Thy Kingdom Come

“Thy kingdom come; thy will be

done on earth as it is in heaven”

– Matthew 6:10

Recently, I delivered a sermon titled “Thy Kingdom Come.” It was part of our Name that Sermon series in which worshippers submitted sermon ideas. The request was for a sermon on the kingdom of God. [Click here for sermon audio.]

The synonymous phrases “kingdom of God” and “kingdom of heaven” appear about 100 times in the New Testament, including 68 times in the Gospel of Matthew. The concept of the kingdom of God is a central aspect of Jesus’ ministry and teachings. Jesus exhorts, “Repent, for the kingdom of heaven is at hand.” In his most famous of sermons, the Sermon on the Mount, he promises “Blessed are the poor in spirit, for theirs is the kingdom of heaven.” Jesus even teaches his disciples to pray, “Your kingdom come. Your will be done, on earth as it is in heaven.”

The kingdom of God refers to God’s reign in the world as the power behind all that was, is, and is to be.

In the New Testament, however, it becomes clear that Jesus is a different kind of king and God’s kingdom is a different kind of kingdom. This king does not lead with military might, but in meekness, gentleness, and humility. This is a king who comes in, not on a war horse, but on a donkey. Moreover, in the kingdom of God, the smallest seed grows to be the greatest of shrubs. In this kingdom, the stone that the builders rejected becomes the cornerstone. In this kingdom, those who want to be great must be willing to serve.

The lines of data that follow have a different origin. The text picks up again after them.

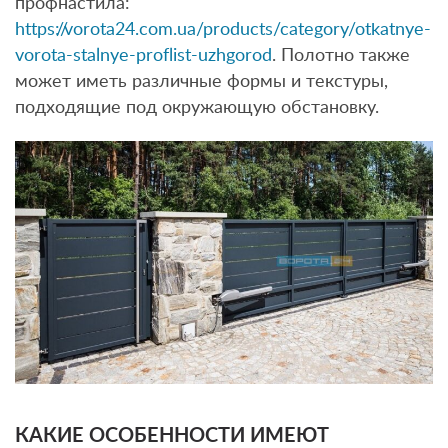
профнастила:
https://vorota24.com.ua/products/category/otkatnye-
vorota-stalnye-proflist-uzhgorod
. Полотно также
может иметь различные формы и текстуры,
подходящие под окружающую обстановку.
КАКИЕ ОСОБЕННОСТИ ИМЕЮТ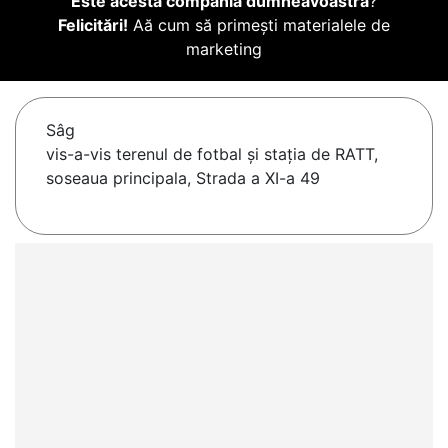
Este acesta compania dumneavoastră
?
Felicitări!
Aă cum să primești materialele de
marketing
Sâg
vis-a-vis terenul de fotbal și stația de RATT,
soseaua principala, Strada a XI-a 49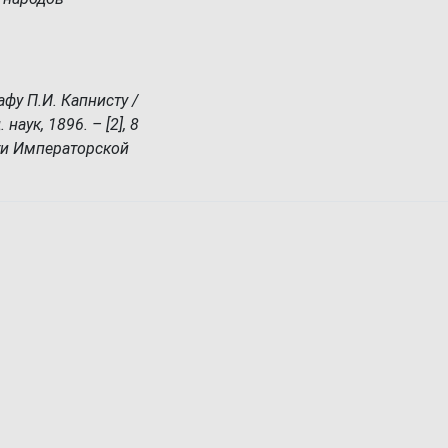
фу П.И. Капнисту /
наук, 1896. – [2], 8
сти Императорской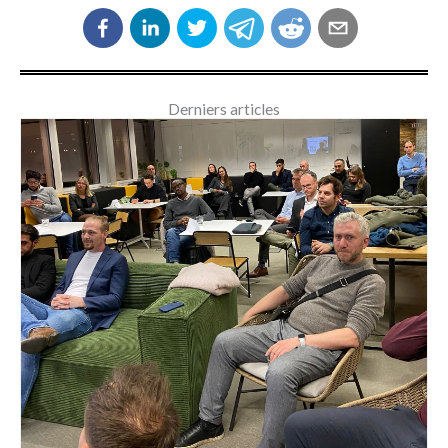
Derniers articles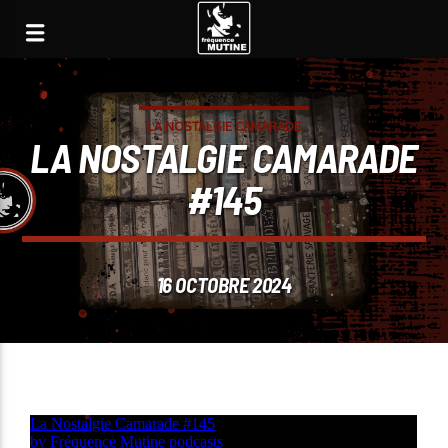
LA NOSTALGIE CAMARADE
LA NOSTALGIE CAMARADE
#145
16 OCTOBRE 2024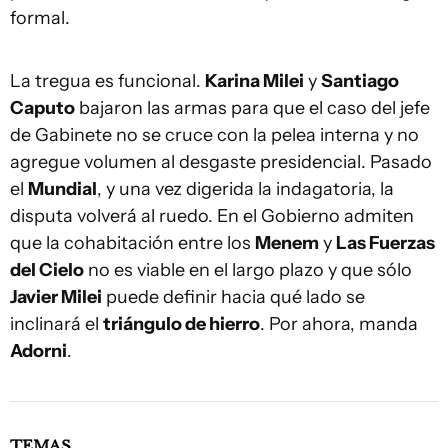
formal.
La tregua es funcional.
Karina Milei
y
Santiago
Caputo
bajaron las armas para que el caso del jefe
de Gabinete no se cruce con la pelea interna y no
agregue volumen al desgaste presidencial. Pasado
el
Mundial
, y una vez digerida la indagatoria, la
disputa volverá al ruedo. En el Gobierno admiten
que la cohabitación entre los
Menem
y
Las Fuerzas
del Cielo
no es viable en el largo plazo y que sólo
Javier Milei
puede definir hacia qué lado se
inclinará el
triángulo de hierro
. Por ahora, manda
Adorni
.
TEMAS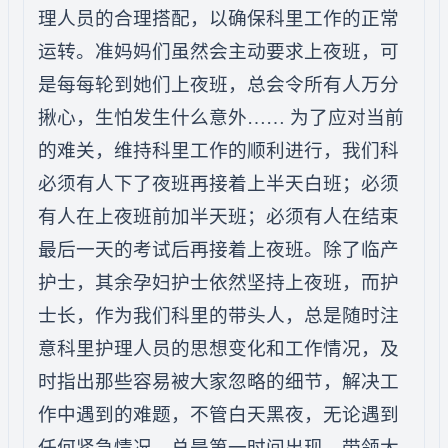
理人员的合理搭配，以确保科里工作的正常
运转。准妈妈们虽然会主动要求上夜班，可
是每每轮到她们上夜班，总会令所有人万分
揪心，生怕发生什么意外…… 为了应对当前
的难关，维持科里工作的顺利进行，我们科
必须有人下了夜班再接着上半天白班；必须
有人在上夜班前加半天班；必须有人在结束
最后一天的考试后再接着上夜班。除了临产
护士，其余孕妇护士依然坚持上夜班，而护
士长，作为我们科里的带头人，总是随时注
意科里护理人员的思想变化和工作情况，及
时指出那些容易被大家忽略的细节，解决工
作中遇到的难题，不管白天黑夜，无论遇到
任何紧急情况，总是第一时间出现，带领大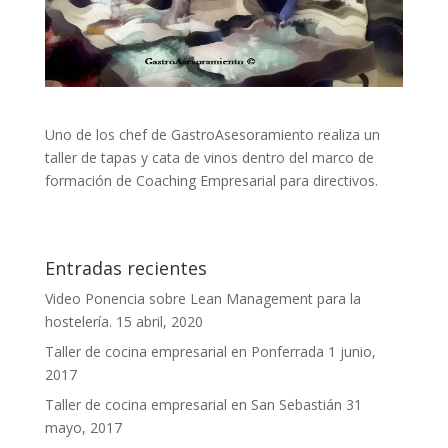
Uno de los chef de GastroAsesoramiento realiza un
taller de tapas y cata de vinos dentro del marco de
formación de Coaching Empresarial para directivos.
Entradas recientes
Video Ponencia sobre Lean Management para la
hostelería.
15 abril, 2020
Taller de cocina empresarial en Ponferrada
1 junio,
2017
Taller de cocina empresarial en San Sebastián
31
mayo, 2017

The kingdom of God is both present and future; it is at hand and it is to come. There is the impression that in the kingdom, God takes what is wrong with the world and makes it right.  In the kingdom, the last will become first and the first will become last. In the kingdom, “let the weak say ‘I am strong;’ let the poor say ‘I am rich.’” The Kingdom of God points to a future in which God’s justice and peace will ultimately prevail. But what do we do until then?

Until then, as followers of Christ, we must live as dual citizens in this world and in the Kingdom of God. We live in various nations subject to their regulatory requirements and societal norms. But we have another king and we are subject to the ethical mandates of another kingdom. Paul says that we are ambassadors for Christ. Our task is to speak, act, and live in ways that cause God’s kingdom to come on earth as it is in heaven. When we give food to the hungry, give drink to the thirsty, welcome the stranger, promote equality for the marginalized, and pursue justice for the oppressed, we live in ways that allow God’s kingdom to come and God’s will to be done on earth as it is in heaven. Then “thy kingdom come” becomes more than a prayer; indeed, it becomes a calling and a way of life.